▶ _Given task_
Reproduce, unchanged, the lines from the records starting with the line containing "text 参与者：系统管理员 [118, 322, 1122, 353]" and ending with the line containing "subtitle 第六部分：外部系统 [118, 1272, 1122, 1308]", with both of those lines included.

------

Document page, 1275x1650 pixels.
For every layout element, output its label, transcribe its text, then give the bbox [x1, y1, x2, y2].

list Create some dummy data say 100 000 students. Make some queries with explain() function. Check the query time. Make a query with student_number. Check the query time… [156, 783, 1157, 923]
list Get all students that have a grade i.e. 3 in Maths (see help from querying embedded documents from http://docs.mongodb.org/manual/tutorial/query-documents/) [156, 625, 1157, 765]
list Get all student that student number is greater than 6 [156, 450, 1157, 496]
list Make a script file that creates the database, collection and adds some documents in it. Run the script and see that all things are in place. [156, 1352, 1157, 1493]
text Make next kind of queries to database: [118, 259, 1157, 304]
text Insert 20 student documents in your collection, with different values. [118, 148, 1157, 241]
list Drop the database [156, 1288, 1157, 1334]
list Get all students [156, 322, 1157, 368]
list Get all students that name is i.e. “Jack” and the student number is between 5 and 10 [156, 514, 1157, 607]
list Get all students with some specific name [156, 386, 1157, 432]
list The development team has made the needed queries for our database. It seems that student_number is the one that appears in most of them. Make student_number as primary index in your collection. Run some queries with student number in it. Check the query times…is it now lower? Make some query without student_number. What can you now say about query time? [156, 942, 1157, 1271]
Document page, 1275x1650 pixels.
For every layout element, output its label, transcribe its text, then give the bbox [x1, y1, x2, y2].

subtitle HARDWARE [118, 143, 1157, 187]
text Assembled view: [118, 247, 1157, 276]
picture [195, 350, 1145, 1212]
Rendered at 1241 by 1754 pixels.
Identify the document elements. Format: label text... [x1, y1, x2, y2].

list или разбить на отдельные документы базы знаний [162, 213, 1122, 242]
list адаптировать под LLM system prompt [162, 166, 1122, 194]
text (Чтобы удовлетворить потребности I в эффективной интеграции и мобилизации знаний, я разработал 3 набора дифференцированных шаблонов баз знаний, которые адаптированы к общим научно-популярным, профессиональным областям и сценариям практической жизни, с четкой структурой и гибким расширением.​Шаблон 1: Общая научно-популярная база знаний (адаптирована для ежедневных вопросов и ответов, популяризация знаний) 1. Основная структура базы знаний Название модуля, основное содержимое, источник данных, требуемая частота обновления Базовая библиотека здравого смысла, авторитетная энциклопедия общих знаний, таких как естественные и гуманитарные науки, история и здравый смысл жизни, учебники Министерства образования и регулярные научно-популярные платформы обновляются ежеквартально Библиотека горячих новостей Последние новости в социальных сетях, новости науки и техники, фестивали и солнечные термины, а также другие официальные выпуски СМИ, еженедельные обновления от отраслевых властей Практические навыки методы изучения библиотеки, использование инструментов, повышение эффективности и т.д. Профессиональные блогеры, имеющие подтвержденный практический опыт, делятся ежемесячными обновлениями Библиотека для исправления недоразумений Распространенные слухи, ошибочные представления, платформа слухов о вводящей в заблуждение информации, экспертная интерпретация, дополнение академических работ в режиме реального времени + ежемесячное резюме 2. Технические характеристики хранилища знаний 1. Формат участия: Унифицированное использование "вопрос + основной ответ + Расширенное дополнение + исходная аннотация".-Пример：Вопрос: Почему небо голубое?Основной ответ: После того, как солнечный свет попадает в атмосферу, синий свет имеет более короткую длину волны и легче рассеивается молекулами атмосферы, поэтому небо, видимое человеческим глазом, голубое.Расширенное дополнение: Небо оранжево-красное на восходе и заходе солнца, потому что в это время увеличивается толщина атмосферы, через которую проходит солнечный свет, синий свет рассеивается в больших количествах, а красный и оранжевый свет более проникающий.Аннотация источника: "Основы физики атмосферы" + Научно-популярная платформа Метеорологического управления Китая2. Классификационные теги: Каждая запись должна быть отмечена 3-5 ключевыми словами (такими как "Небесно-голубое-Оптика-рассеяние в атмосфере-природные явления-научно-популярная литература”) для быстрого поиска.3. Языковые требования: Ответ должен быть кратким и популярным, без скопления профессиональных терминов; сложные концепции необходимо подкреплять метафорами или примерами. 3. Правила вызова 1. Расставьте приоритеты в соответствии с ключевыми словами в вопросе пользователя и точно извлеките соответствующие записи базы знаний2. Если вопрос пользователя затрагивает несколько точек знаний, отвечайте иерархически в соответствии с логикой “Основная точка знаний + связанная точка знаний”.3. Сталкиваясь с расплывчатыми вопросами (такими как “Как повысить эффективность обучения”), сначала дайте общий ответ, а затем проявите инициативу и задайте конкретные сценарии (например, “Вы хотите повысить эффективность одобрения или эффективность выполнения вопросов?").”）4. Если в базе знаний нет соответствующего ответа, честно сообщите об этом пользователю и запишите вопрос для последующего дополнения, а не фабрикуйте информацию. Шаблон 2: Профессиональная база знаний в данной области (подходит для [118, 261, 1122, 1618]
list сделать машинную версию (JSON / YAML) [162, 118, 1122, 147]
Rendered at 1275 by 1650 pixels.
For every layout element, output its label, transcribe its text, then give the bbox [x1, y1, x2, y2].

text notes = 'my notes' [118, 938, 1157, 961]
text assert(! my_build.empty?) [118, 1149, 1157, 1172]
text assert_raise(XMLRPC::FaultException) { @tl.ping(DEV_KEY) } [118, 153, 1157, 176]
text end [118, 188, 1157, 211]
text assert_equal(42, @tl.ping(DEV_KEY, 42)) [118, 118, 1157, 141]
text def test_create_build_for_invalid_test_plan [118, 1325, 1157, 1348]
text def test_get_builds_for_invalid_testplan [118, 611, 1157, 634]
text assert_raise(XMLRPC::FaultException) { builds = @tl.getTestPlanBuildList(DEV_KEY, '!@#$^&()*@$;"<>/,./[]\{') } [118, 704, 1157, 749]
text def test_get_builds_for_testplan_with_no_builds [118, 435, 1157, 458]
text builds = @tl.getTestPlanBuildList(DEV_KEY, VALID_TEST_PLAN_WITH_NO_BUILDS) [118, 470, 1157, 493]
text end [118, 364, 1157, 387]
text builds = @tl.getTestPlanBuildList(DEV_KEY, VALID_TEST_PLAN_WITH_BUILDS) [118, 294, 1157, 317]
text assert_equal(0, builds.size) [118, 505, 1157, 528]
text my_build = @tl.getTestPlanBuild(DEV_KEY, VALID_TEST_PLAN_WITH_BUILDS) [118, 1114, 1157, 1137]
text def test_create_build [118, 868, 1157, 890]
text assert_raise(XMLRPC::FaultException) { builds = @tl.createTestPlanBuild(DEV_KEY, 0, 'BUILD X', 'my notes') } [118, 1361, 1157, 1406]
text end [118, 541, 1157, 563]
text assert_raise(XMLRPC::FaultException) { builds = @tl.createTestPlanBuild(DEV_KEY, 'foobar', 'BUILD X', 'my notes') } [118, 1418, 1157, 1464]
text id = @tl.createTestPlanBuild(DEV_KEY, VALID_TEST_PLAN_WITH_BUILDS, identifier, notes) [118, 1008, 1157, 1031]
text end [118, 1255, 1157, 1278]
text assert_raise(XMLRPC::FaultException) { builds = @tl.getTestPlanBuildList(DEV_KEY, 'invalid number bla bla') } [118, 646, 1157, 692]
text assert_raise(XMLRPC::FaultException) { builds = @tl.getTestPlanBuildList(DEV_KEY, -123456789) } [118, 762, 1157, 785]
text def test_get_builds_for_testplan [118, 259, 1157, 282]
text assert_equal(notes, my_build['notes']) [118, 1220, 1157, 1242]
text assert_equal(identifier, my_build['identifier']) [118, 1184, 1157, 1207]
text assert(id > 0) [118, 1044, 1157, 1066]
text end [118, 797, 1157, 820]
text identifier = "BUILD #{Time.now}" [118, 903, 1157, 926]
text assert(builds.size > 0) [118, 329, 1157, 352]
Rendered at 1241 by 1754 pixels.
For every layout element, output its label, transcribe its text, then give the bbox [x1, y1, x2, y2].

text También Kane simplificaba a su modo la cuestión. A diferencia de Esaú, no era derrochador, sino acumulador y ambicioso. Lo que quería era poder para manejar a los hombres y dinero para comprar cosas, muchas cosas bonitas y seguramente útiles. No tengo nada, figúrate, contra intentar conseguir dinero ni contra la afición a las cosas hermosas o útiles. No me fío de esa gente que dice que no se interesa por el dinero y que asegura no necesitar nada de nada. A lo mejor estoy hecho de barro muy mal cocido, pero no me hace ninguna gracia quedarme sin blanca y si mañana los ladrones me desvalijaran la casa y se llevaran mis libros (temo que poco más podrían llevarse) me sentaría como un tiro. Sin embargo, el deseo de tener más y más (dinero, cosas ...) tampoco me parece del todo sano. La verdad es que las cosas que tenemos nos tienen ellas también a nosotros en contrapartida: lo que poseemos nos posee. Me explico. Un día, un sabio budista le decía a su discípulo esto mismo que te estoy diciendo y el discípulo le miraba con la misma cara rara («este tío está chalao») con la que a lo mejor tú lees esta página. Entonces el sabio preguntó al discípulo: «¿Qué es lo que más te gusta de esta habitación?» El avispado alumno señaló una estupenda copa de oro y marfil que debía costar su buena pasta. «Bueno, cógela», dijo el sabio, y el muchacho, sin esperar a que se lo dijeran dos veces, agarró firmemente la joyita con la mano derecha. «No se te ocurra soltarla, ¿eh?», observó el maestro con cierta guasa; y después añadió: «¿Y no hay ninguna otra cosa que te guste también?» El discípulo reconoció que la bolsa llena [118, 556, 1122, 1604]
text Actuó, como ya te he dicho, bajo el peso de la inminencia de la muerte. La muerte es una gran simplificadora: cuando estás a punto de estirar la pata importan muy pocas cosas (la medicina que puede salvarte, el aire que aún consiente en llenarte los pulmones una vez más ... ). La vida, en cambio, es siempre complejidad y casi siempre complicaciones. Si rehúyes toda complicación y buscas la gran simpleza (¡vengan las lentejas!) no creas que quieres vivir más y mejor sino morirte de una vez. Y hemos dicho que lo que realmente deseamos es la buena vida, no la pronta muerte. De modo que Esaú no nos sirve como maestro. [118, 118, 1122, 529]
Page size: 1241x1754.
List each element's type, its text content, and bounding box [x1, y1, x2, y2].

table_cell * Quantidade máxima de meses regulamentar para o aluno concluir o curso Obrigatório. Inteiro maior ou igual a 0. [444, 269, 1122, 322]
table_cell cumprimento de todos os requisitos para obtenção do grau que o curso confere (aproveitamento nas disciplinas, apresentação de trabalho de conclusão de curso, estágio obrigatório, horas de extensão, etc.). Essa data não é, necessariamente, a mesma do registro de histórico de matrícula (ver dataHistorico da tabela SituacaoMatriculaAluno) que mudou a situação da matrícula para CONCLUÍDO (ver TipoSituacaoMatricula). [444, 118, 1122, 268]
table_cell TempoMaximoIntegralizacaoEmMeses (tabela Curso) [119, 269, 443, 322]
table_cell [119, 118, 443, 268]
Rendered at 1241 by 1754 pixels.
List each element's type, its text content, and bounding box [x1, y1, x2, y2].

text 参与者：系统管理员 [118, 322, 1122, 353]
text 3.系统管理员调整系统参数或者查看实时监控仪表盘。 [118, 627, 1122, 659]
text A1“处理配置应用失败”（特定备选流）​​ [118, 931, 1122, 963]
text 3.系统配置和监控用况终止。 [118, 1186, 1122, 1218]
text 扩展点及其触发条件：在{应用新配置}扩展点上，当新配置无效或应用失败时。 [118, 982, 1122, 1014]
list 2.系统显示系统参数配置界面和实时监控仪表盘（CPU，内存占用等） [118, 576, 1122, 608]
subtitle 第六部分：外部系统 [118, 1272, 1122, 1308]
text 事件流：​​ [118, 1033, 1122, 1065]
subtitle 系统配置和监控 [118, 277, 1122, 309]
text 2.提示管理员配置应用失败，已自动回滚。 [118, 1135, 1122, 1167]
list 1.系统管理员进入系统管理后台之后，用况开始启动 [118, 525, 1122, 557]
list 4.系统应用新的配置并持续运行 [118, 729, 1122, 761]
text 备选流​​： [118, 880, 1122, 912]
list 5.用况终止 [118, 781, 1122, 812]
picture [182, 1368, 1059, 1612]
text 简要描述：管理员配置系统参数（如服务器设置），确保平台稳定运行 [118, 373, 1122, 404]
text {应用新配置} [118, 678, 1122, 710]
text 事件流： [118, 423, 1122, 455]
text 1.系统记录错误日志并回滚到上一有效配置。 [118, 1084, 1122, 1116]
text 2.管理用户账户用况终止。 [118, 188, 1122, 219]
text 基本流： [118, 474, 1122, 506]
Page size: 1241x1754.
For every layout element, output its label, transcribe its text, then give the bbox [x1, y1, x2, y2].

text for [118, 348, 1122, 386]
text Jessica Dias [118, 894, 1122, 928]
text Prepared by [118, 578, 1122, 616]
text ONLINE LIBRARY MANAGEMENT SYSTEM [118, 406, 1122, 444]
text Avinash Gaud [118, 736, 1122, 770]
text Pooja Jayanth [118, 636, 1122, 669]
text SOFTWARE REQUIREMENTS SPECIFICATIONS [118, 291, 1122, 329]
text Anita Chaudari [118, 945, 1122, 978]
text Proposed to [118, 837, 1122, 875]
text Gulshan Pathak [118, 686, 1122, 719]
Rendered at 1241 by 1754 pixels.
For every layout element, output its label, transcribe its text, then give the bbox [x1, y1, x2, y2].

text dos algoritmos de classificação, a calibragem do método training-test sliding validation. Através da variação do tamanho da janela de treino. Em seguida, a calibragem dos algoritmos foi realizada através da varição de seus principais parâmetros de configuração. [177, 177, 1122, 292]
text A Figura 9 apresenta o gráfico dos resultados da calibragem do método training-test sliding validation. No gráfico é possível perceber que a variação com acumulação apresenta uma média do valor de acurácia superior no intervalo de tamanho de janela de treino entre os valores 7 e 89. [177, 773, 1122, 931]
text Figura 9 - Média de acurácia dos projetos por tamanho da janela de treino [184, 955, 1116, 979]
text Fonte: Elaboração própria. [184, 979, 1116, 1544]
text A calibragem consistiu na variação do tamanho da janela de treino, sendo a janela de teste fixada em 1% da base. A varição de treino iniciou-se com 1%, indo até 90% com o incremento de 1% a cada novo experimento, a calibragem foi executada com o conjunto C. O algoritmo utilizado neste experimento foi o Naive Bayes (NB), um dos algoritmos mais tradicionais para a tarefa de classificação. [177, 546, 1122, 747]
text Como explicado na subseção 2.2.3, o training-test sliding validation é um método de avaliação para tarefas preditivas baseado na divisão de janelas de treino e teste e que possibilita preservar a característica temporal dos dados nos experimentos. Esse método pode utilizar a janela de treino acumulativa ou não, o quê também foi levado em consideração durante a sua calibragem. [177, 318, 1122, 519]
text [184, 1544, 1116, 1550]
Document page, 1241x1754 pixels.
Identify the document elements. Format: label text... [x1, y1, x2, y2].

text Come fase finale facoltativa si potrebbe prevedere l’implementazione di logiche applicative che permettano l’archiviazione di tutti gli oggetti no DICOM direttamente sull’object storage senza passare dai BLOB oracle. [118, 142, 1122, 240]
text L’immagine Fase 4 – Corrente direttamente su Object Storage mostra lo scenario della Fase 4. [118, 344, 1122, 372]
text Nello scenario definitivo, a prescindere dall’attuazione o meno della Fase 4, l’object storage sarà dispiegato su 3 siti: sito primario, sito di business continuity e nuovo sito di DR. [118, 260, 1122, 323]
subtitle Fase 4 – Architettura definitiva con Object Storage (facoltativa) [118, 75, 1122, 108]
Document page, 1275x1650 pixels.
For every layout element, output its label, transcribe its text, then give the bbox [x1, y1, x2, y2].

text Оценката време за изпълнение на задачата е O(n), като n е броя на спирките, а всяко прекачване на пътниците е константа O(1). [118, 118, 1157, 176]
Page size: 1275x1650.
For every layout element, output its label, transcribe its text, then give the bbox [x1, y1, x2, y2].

------

▶ _Exercise result_
text 参与者：系统管理员 [118, 322, 1122, 353]
text 3.系统管理员调整系统参数或者查看实时监控仪表盘。 [118, 627, 1122, 659]
text A1“处理配置应用失败”（特定备选流）​​ [118, 931, 1122, 963]
text 3.系统配置和监控用况终止。 [118, 1186, 1122, 1218]
text 扩展点及其触发条件：在{应用新配置}扩展点上，当新配置无效或应用失败时。 [118, 982, 1122, 1014]
list 2.系统显示系统参数配置界面和实时监控仪表盘（CPU，内存占用等） [118, 576, 1122, 608]
subtitle 第六部分：外部系统 [118, 1272, 1122, 1308]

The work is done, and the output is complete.